Mellie notices that President Ghost is being moody as ever, so she approaches two of his secret service men for info. Since they can’t TELL her anything, she says she’ll go down a list of possible things that might have aggravated him and all they have to do is blink when she’s on the money. BOTH agents blinked when she said “Olivia Pope.” WHAT KINDA SECRET SERVICE ARE YOU?? No secret-keeping asses. WOMP.
* Artie is a damb lie and a cheat – All along, Artie was setting up Olivia and team and tryna sell Thorngate to the highest bidder. He escapes the safe house and takes the software with him. The NSA head who lied to her shows up at her office and Liv asks for 12 hours to find Artie. She leaves it to Huck, and y’all KNOW that goon does not fail often.

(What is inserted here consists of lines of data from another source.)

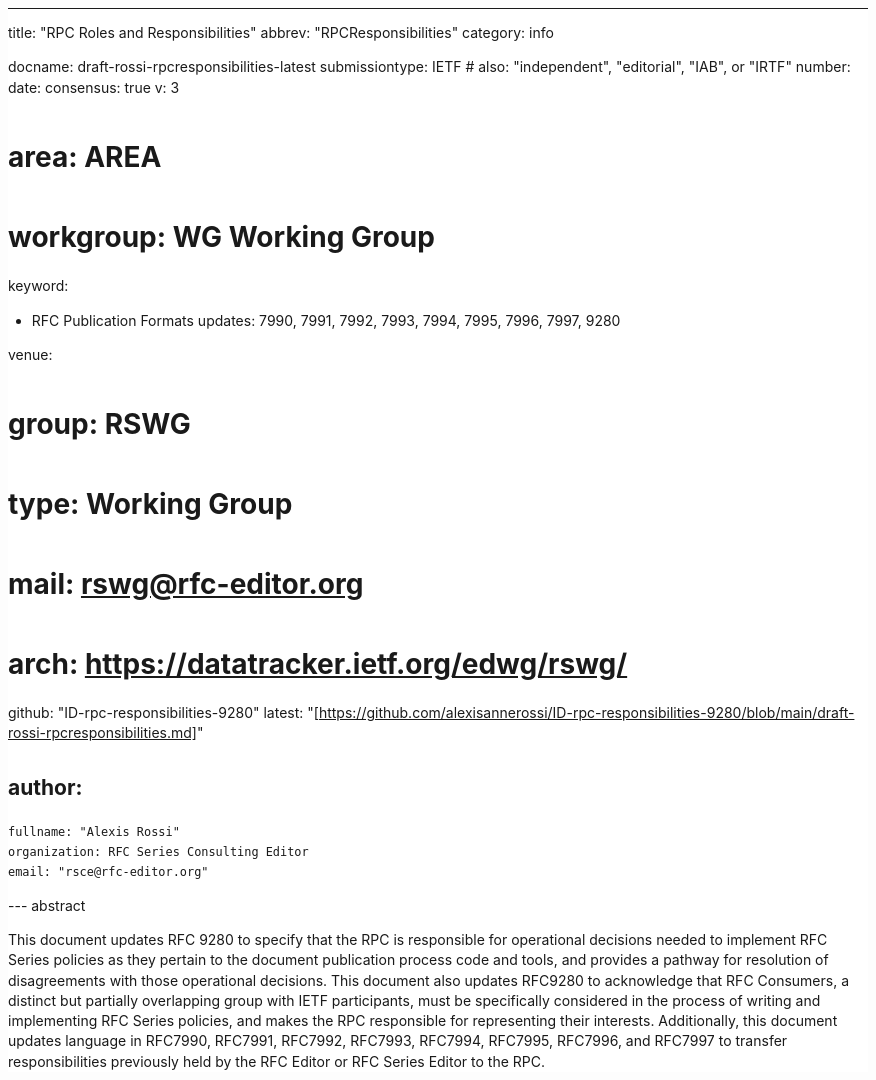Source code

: ---
title: "RPC Roles and Responsibilities"
abbrev: "RPCResponsibilities"
category: info

docname: draft-rossi-rpcresponsibilities-latest
submissiontype: IETF  # also: "independent", "editorial", "IAB", or "IRTF"
number:
date:
consensus: true
v: 3
# area: AREA
# workgroup: WG Working Group
keyword:
 - RFC Publication Formats
updates: 7990, 7991, 7992, 7993, 7994, 7995, 7996, 7997, 9280

venue:
#  group: RSWG
#  type: Working Group
#  mail: rswg@rfc-editor.org
#  arch: https://datatracker.ietf.org/edwg/rswg/
  github: "ID-rpc-responsibilities-9280"
  latest: "[https://github.com/alexisannerossi/ID-rpc-responsibilities-9280/blob/main/draft-rossi-rpcresponsibilities.md]"

author:
 -
    fullname: "Alexis Rossi"
    organization: RFC Series Consulting Editor
    email: "rsce@rfc-editor.org"

--- abstract

This document updates RFC 9280 to specify that the RPC is responsible for operational decisions needed to implement RFC Series policies as they pertain to the document publication process code and tools, and provides a pathway for resolution of disagreements with those operational decisions. This document also updates RFC9280 to acknowledge that RFC Consumers, a distinct but partially overlapping group with IETF participants, must be specifically considered in the process of writing and implementing RFC Series policies, and makes the RPC responsible for representing their interests. Additionally, this document updates language in RFC7990, RFC7991, RFC7992, RFC7993, RFC7994, RFC7995, RFC7996, and RFC7997 to transfer responsibilities previously held by the RFC Editor or RFC Series Editor to the RPC.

* Mellie goes AWF – Mellie’s about sick and tah’d of the President’s obsession with Olivia, and she lets it be known. She says “You’re never gonna make it to a 2nd term” and she’s ready to take his seat. Sometimes I can’t stand her but I get why she’s how she is. Her husband is a lowdown dog so she’s in her right to be bitter. And then she tells him “if you see her again, I’m blowing you away.” WELPY LEWELPERS!
* Huck shakes the table on Artie – Huck finds Artie, who’d stolen one of his watches, which had a tracking device. I thought he was about to peel Artie like a tangerine, but he tranquilizes him instead. Y’all see Huck tryna change his murderous ways!
* Abby can get the hell on – Quinn/Lindsey (Quinnsey), Abby and Harrington go get drinks in a bar. And because Abby is the douchebag she is, she insults Quinnsey for the umpteenth time and get what she deserves and is told AWF! Quinnsey tells her to go straight to hell with gasoline draws on after she put “Pump It Up” spritz in her hair. “I’m Quinn, bitch!”
And when Quinn and Harrison leave, David sits down next to Abby. He’s the state attorney who lost Quinnsey case to Olivia at hour 11:59, and he’s now obsessed with finding out how he lost it, as well as his job. He sits down and IMMEDIATELY I know he’s on boolsheet. I can tell he wants use her lonely ass to get Liv’s secrets. This is confirmed as we see Abby and David in bed post-coitus. SEE LIFE??? Wasn’t nobody checking for Abby before. MMHMMM.
I cannot WAIT for next week’s episode! It’s about to be gooder dinnamug! I am here for Scandal!
Did y’all spend 30 minutes after the show rolling around on carpet like I did?